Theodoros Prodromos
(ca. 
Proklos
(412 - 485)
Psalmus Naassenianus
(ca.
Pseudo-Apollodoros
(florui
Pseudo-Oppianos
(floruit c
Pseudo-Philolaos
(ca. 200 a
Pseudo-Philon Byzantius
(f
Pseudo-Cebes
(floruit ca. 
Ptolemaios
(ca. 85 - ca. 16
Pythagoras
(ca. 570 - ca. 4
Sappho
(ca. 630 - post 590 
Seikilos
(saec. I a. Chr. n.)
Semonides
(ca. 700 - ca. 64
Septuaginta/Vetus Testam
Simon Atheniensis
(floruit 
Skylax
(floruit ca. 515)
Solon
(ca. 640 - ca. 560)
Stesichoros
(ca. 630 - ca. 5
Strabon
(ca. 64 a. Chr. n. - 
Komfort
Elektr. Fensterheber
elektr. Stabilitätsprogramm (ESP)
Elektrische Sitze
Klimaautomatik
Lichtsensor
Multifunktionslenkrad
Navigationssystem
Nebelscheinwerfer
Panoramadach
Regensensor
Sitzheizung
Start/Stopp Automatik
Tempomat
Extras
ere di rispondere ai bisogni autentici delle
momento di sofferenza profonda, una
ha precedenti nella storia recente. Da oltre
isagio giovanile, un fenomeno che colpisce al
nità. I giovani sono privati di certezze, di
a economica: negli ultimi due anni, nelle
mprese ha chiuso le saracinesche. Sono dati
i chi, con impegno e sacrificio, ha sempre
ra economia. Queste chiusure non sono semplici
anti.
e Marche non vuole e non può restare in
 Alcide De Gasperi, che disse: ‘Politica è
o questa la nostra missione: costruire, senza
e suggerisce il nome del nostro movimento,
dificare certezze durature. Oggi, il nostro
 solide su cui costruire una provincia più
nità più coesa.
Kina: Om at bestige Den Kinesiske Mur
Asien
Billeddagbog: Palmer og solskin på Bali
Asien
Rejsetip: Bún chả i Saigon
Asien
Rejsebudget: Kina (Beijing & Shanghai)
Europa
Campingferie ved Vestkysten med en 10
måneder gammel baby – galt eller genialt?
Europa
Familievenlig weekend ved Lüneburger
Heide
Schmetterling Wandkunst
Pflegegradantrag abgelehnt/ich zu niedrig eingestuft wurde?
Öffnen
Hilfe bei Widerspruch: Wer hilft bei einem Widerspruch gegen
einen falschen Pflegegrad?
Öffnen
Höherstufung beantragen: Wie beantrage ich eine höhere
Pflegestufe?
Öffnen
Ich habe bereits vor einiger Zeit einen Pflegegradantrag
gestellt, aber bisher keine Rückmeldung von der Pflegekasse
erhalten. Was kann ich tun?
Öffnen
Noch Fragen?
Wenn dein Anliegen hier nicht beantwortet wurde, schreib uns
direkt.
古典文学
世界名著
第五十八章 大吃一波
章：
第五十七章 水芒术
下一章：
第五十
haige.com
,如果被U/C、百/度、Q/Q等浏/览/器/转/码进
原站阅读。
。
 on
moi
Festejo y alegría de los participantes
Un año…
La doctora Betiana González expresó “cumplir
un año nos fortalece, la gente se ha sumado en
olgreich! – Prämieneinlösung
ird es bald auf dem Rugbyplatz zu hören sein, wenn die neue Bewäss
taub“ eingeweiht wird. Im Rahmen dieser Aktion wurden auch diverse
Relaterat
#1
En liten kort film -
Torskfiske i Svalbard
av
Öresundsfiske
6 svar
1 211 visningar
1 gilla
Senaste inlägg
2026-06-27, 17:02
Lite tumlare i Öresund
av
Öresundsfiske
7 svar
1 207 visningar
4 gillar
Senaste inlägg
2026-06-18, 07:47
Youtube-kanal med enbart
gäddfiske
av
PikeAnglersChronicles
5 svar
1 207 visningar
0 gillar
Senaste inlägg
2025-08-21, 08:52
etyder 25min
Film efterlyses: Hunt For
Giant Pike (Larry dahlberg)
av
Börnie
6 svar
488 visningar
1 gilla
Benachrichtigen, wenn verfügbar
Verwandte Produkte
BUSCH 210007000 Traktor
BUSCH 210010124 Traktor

_ _ _ _ _

» **What is required**
Repeat every record above exactly as it appears.

» **Output**
Theodoros Prodromos
(ca. 
Proklos
(412 - 485)
Psalmus Naassenianus
(ca.
Pseudo-Apollodoros
(florui
Pseudo-Oppianos
(floruit c
Pseudo-Philolaos
(ca. 200 a
Pseudo-Philon Byzantius
(f
Pseudo-Cebes
(floruit ca. 
Ptolemaios
(ca. 85 - ca. 16
Pythagoras
(ca. 570 - ca. 4
Sappho
(ca. 630 - post 590 
Seikilos
(saec. I a. Chr. n.)
Semonides
(ca. 700 - ca. 64
Septuaginta/Vetus Testam
Simon Atheniensis
(floruit 
Skylax
(floruit ca. 515)
Solon
(ca. 640 - ca. 560)
Stesichoros
(ca. 630 - ca. 5
Strabon
(ca. 64 a. Chr. n. - 
Komfort
Elektr. Fensterheber
elektr. Stabilitätsprogramm (ESP)
Elektrische Sitze
Klimaautomatik
Lichtsensor
Multifunktionslenkrad
Navigationssystem
Nebelscheinwerfer
Panoramadach
Regensensor
Sitzheizung
Start/Stopp Automatik
Tempomat
Extras
ere di rispondere ai bisogni autentici delle
momento di sofferenza profonda, una
ha precedenti nella storia recente. Da oltre
isagio giovanile, un fenomeno che colpisce al
nità. I giovani sono privati di certezze, di
a economica: negli ultimi due anni, nelle
mprese ha chiuso le saracinesche. Sono dati
i chi, con impegno e sacrificio, ha sempre
ra economia. Queste chiusure non sono semplici
anti.
e Marche non vuole e non può restare in
 Alcide De Gasperi, che disse: ‘Politica è
o questa la nostra missione: costruire, senza
e suggerisce il nome del nostro movimento,
dificare certezze durature. Oggi, il nostro
 solide su cui costruire una provincia più
nità più coesa.
Kina: Om at bestige Den Kinesiske Mur
Asien
Billeddagbog: Palmer og solskin på Bali
Asien
Rejsetip: Bún chả i Saigon
Asien
Rejsebudget: Kina (Beijing & Shanghai)
Europa
Campingferie ved Vestkysten med en 10
måneder gammel baby – galt eller genialt?
Europa
Familievenlig weekend ved Lüneburger
Heide
Schmetterling Wandkunst
Pflegegradantrag abgelehnt/ich zu niedrig eingestuft wurde?
Öffnen
Hilfe bei Widerspruch: Wer hilft bei einem Widerspruch gegen
einen falschen Pflegegrad?
Öffnen
Höherstufung beantragen: Wie beantrage ich eine höhere
Pflegestufe?
Öffnen
Ich habe bereits vor einiger Zeit einen Pflegegradantrag
gestellt, aber bisher keine Rückmeldung von der Pflegekasse
erhalten. Was kann ich tun?
Öffnen
Noch Fragen?
Wenn dein Anliegen hier nicht beantwortet wurde, schreib uns
direkt.
古典文学
世界名著
第五十八章 大吃一波
章：
第五十七章 水芒术
下一章：
第五十
haige.com
,如果被U/C、百/度、Q/Q等浏/览/器/转/码进
原站阅读。
。
 on
moi
Festejo y alegría de los participantes
Un año…
La doctora Betiana González expresó “cumplir
un año nos fortalece, la gente se ha sumado en
olgreich! – Prämieneinlösung
ird es bald auf dem Rugbyplatz zu hören sein, wenn die neue Bewäss
taub“ eingeweiht wird. Im Rahmen dieser Aktion wurden auch diverse
Relaterat
#1
En liten kort film -
Torskfiske i Svalbard
av
Öresundsfiske
6 svar
1 211 visningar
1 gilla
Senaste inlägg
2026-06-27, 17:02
Lite tumlare i Öresund
av
Öresundsfiske
7 svar
1 207 visningar
4 gillar
Senaste inlägg
2026-06-18, 07:47
Youtube-kanal med enbart
gäddfiske
av
PikeAnglersChronicles
5 svar
1 207 visningar
0 gillar
Senaste inlägg
2025-08-21, 08:52
etyder 25min
Film efterlyses: Hunt For
Giant Pike (Larry dahlberg)
av
Börnie
6 svar
488 visningar
1 gilla
Benachrichtigen, wenn verfügbar
Verwandte Produkte
BUSCH 210007000 Traktor
BUSCH 210010124 Traktor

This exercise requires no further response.